Date: September 16th, 2003
Cate: Geekism
Tags:

Project Orion

java.sun.com is promoting something called Project Orion today. I hadn’t heard of it before, so I went to the site to check it out. From the FAQ:

Q: What is Project Orion?

Its a new and innovative initiative that has the potential to change the face of the enterprise software industry by making enterprise infrastructure software predictable in its delivery, more freely accessible for evaluation and even more affordable to purchase. This will be achieved by taking a fresh approach to how enterprise infrastructure software is designed, developed, delivered and deployed.

OK, I now have no idea what Project Orion is. Let’s read a little more:

Q: What are the objectives of Project Orion?

To radically simplify the acquisition, deployment and management of enterprise infrastructure software, relieving customers from the escalating levels of complexity and cost.

Still nothing. As I read further and further on, it became apparent that this has to be some sort of joke:

Q: What are the top three Project Orion objectives to reduce customer cost?

- Through provision of a deployment reference architecture that reduces planning and testing.
- Through pre-integrated and pre-tested enterprise infrastructure software reducing additional integration needs.
- Through simplifying operations for enterprise infrastructure software feature, patch and upgrade needs.

Now wait a minute. Not only does that not make any sense, some of it doesn’t even parse! Did they have an intern write this? Here the document begins to read like a piece of well-crafted totalitarian propoganda, memorized from a very early age:

COMRADE! What are the key customer benefit objectives of Project Orion?

Sir! To reduce complexity and saves time and resource costs!
Sir! To reduce and simplify enterprise infrastructure software project planning and time to deployment!
Sir! To reduces time and simplify enterprise infrastructure software patch, upgrades and day-to-day operations!
Sir! To improve time and accessibility to new features and functionality!
Sir! To accelerate the development and deployment of network services!

Very good, you may carry on.

Maybe at some point this document does contain actual content. Let’s skip to the end:

Q: What is the key takeaway from the Project Orion announcement?

This is a journey to change the face of the enterprise infrastructure software industry. Sun is leveraging it’s world-class competency in developing and releasing large-scale system software through its success with the Solaris Operating System. It’s making enterprise infrastructure software integrated and open; predictable in its delivery; more freely accessible for evaluation; and even more affordable to purchase. Driving complexity down and cost out.

Leaving aside that fact that you should never, ever trust anyone who tells you what “the key takeaway from this” is, and the grating spelling and grammatical errors, it still doesn’t mean anything! The entire FAQ does not, in any way, explain what this Project Orion actually is! It does explain that Project Orion is not a software bundle, that it is better than a best-of-breed solution (nice trick), that it does not target a specific competitor, and that it supercedes SunONE, leverages N1, and goes beyond SunTone. Thanks, that really helps.

I think Steve Ballmer has done a better job explaining what .NET is than this. Idiots.

6 Comments

  1. September 17th, 2003
    REPLY))

  2. Well, they could hardly have said: \”We finally figured out that our product pricing structure is hopelessly Byzantine, and that our customers don\’t like having to qualify and install updated releases for a different product just about every week,\” now, could they?

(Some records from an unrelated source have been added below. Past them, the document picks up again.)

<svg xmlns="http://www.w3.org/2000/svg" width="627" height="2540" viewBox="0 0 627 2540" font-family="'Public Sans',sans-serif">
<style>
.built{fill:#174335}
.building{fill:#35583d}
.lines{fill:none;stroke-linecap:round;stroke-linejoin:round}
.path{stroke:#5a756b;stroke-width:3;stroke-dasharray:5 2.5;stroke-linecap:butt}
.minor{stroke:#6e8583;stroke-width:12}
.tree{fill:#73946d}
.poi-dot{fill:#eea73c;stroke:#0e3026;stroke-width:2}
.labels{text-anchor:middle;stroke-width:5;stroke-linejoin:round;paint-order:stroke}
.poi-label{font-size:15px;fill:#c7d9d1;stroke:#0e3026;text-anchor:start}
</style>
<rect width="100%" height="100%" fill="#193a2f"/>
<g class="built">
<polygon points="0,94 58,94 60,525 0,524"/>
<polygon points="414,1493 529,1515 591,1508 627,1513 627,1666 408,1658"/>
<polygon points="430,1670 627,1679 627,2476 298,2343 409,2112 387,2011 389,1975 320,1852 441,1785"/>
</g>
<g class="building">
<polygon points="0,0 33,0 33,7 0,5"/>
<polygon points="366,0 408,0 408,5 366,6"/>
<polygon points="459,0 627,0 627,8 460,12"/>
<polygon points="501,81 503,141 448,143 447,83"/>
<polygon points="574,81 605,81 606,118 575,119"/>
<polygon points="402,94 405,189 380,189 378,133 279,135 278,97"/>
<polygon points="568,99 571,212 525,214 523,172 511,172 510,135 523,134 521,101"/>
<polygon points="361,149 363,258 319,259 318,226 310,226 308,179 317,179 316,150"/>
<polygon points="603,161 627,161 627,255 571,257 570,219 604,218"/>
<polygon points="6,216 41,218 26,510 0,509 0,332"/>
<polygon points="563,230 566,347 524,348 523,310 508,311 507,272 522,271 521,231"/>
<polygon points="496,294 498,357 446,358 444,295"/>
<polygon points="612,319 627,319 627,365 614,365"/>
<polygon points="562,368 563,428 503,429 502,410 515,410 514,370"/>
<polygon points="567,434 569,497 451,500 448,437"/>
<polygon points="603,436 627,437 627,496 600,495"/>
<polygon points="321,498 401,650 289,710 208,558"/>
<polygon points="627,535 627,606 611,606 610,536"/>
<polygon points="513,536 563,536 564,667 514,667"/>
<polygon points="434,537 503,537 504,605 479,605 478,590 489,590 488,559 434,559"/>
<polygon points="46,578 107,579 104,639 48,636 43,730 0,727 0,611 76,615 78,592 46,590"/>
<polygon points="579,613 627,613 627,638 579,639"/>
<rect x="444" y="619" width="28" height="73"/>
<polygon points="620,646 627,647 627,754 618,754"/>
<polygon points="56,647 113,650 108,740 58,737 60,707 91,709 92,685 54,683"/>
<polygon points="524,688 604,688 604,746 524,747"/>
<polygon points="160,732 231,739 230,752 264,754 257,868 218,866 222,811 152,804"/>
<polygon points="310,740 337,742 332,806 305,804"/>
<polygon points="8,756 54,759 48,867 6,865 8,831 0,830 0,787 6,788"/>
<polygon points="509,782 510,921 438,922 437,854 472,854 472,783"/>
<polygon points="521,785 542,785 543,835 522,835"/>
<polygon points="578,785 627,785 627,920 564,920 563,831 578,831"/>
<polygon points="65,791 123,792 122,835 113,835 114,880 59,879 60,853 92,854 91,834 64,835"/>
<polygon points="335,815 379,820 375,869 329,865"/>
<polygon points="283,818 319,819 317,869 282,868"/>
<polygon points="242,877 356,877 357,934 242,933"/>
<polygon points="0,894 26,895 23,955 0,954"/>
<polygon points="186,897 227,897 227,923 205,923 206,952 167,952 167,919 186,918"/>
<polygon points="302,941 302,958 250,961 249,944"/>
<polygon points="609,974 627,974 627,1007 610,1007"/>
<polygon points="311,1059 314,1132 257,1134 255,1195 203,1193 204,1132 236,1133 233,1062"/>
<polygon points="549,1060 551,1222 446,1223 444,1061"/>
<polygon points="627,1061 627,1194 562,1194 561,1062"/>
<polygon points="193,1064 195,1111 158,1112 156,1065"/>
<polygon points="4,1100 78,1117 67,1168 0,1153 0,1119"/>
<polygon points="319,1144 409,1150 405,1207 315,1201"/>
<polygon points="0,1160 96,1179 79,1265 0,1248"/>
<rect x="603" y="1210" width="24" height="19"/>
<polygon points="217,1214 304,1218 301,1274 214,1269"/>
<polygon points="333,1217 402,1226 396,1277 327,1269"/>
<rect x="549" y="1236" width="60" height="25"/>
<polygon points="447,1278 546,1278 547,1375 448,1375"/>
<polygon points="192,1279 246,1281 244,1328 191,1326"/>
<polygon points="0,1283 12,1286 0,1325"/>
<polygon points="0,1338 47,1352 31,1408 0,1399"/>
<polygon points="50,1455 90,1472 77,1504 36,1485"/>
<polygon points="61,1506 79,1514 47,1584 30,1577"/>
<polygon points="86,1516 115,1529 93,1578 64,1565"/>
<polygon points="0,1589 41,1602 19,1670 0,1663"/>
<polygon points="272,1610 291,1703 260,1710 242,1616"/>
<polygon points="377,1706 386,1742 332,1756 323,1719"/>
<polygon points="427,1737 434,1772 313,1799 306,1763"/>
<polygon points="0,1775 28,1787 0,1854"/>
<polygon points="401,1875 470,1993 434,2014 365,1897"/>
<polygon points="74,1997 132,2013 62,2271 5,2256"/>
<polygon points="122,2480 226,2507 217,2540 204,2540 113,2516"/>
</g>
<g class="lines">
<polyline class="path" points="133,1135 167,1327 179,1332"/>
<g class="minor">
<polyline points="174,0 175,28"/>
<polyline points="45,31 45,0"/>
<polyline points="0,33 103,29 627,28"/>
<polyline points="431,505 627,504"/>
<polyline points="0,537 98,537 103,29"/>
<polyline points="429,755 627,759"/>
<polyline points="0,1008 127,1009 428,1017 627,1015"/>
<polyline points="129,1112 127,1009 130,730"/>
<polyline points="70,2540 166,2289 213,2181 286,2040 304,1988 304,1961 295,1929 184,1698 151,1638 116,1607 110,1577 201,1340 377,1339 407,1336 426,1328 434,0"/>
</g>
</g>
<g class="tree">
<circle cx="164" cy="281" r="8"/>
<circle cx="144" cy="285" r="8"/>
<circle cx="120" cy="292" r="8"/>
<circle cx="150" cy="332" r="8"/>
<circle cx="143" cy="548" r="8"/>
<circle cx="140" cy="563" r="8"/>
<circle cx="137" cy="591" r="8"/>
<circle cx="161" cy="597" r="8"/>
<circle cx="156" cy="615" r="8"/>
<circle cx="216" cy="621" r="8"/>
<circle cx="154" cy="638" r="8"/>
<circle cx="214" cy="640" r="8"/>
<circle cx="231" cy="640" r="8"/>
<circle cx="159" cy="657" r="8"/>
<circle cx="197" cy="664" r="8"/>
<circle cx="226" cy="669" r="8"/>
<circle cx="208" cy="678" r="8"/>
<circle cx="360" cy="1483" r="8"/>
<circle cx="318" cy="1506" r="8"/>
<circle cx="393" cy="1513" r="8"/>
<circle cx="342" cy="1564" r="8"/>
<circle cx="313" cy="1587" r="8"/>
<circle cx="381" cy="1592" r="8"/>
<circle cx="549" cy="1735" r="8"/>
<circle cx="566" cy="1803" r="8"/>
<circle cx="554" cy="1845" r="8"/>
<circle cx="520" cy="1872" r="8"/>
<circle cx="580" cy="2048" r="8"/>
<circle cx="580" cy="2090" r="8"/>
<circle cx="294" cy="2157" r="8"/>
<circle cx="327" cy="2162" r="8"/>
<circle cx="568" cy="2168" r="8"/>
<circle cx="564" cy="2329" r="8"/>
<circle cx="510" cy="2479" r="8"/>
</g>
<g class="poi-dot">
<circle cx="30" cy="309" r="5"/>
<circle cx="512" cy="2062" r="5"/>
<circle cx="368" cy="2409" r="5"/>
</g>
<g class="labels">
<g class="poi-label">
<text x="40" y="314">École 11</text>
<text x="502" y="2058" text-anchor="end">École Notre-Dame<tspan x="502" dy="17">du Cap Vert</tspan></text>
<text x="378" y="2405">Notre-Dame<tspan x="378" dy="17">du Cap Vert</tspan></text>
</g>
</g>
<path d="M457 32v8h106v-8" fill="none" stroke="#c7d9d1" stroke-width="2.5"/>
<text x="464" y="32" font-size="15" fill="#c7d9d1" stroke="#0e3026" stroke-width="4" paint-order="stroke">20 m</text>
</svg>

    They have to make it sound like they\’re doing something wonderful, rather than trying to clean up a ghastly process that they\’ve used for far too long to claim that they didn\’t realize just how bad it was.

    1F

  3. February 7th, 2004
    REPLY))

  4. http://www.projectorion.com
    Answers everything! In almost plain english. It\’s an atomic rocket.

    2F

  5. stevesteve  
    February 7th, 2004
    REPLY))

  6. Thanks Wayne, that really clears things up.

    3F

  7. February 9th, 2004
    REPLY))

  8. No worries Steve. Glad I could be of some help.

    Now where did I leave that Plutonium?

    4F

  9. June 10th, 2005
    REPLY))

  10. An atomic bomb driven space rocket. I guess that’s one way to rid an area of cockroaches. You might not be able to reuse the launchpad though.

    http://www.spaceforums.org

    5F

  11. August 2nd, 2005
    REPLY))

  12. This is very interesting. So it’s something between software and an atomic bomb machine gun? Sorry, I’m just an amateur.